Annual bluegrass (above), the same weed that plagues gardens and golf courses around the world, is one of hundreds of alien species now invading Antarctica.
The icy continent’s only two native grasses have experienced a growth spurt as temperatures rise and ice melts, and biologists worry that the same conditions will facilitate an alien invasion that will threaten native ecosystems.
In a new effort to stem the onslaught, a team of biologists assessed the likelihood that these foreign species would take up residence on the icy continent, both now and by the year 2100, when the climate will likely be considerably warmer.
In a study published today in the Proceedings of the National Academy of Sciences, they mapped “hot spots” where invasive plants are most likely to take root (warm colors in the map below):
Despite “Don’t Pack a Pest” campaigns and plenty of good intentions, tourists and scientists carry thousands of seeds and other detachable plant parts to the southern continent each year in Velcro hems, knit caps and dirty bootlaces.
For the new continent-wide assessment, Steven L. Chown of Stellenbosch University in Matieland, South Africa, and his colleagues sampled, identified, and mapped the sources and destinations of more than 2,600 plant parts that hitched a ride to Antarctica during 2007 and 2008. They found that each visitor transported fewer than 10 seeds on average, but the 30,000-plus Antarctic visitors per year were sufficient for invasive species to establish themselves on the Western Antarctic Peninsula.

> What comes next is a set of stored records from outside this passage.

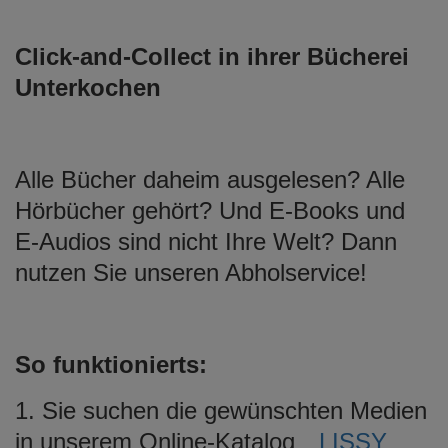
Click-and-Collect in ihrer Bücherei
Unterkochen
Alle Bücher daheim ausgelesen? Alle
Hörbücher gehört? Und E-Books und
E-Audios sind nicht Ihre Welt? Dann
nutzen Sie unseren Abholservice!
So funktionierts:
1. Sie suchen die gewünschten Medien
in unserem Online-Katalog
LISSY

Annual bluegrass is one of the true pioneers among them. This plant has been taking root near research stations for at least 25 years, but last year Polish biologists reported its intrepid spread into non-disturbed areas, some 1.5 kilometers from the nearest research station on the moraines of a retreating glacier on King George Island.
Human beings are as dangerous to wilderness eco-systems as rats.